The chance of India winning toss is `3//4.` If it wins the toss, then its chance of victory is `4//5` otherwise it is only `1//2.` Then chance of India's vectory is

To find the chance of India winning the match, we can break down the problem into two cases based on whether India wins the toss or loses the toss. Let's denote: - \( P(T) \): Probability of India winning the toss = \( \frac{3}{4} \) - \( P(W|T) \): Probability of India winning the match given that it wins the toss = \( \frac{4}{5} \) - \( P(L) \): Probability of India losing the toss = \( 1 - P(T) = 1 - \frac{3}{4} = \frac{1}{4} \) - \( P(W|L) \): Probability of India winning the match given that it loses the toss = \( \frac{1}{2} \) Now, we can use the law of total probability to find the overall probability of India winning the match \( P(W) \): \[ P(W) = P(T) \cdot P(W|T) + P(L) \cdot P(W|L) \] Substituting the values we have: \[ P(W) = \left(\frac{3}{4}\right) \cdot \left(\frac{4}{5}\right) + \left(\frac{1}{4}\right) \cdot \left(\frac{1}{2}\right) \] Calculating each term: 1. For the first term: \[ \frac{3}{4} \cdot \frac{4}{5} = \frac{12}{20} = \frac{3}{5} \] 2. For the second term: \[ \frac{1}{4} \cdot \frac{1}{2} = \frac{1}{8} \] Now we need to add these two results together: To add \( \frac{3}{5} \) and \( \frac{1}{8} \), we need a common denominator.
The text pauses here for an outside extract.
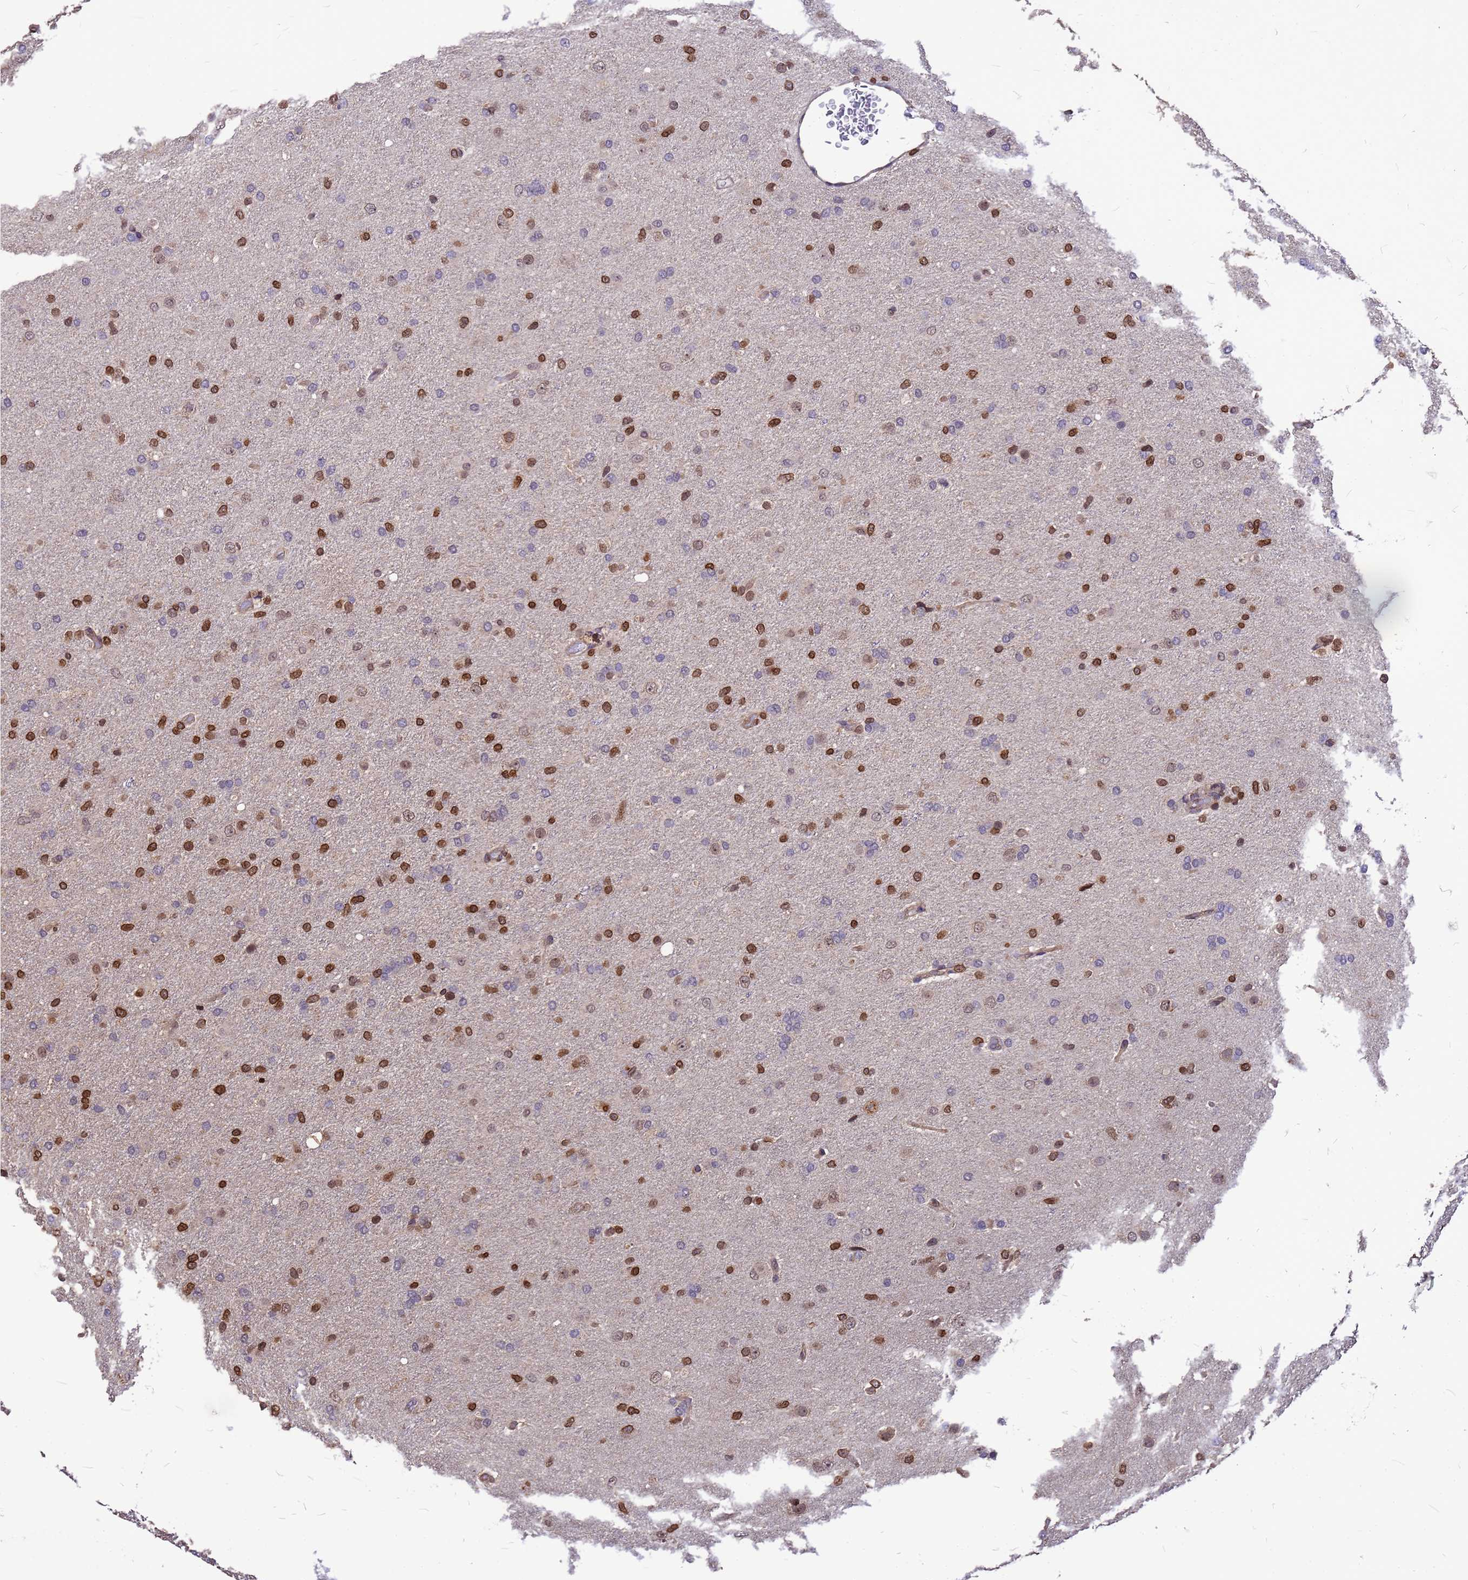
{"staining": {"intensity": "strong", "quantity": "25%-75%", "location": "nuclear"}, "tissue": "glioma", "cell_type": "Tumor cells", "image_type": "cancer", "snomed": [{"axis": "morphology", "description": "Glioma, malignant, Low grade"}, {"axis": "topography", "description": "Brain"}], "caption": "A high amount of strong nuclear positivity is identified in approximately 25%-75% of tumor cells in glioma tissue.", "gene": "C1orf35", "patient": {"sex": "male", "age": 65}}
The least common multiple of 5 and 8 is 40. Converting each fraction: \[ \frac{3}{5} = \frac{3 \times 8}{5 \times 8} = \frac{24}{40} \] \[ \frac{1}{8} = \frac{1 \times 5}{8 \times 5} = \frac{5}{40} \] Now we can add them: \[ P(W) = \frac{24}{40} + \frac{5}{40} = \frac{29}{40} \] Thus, the chance of India winning the match is: \[ \frac{29}{40} \] ### Final Answer: The chance of India's victory is \( \frac{29}{40} \).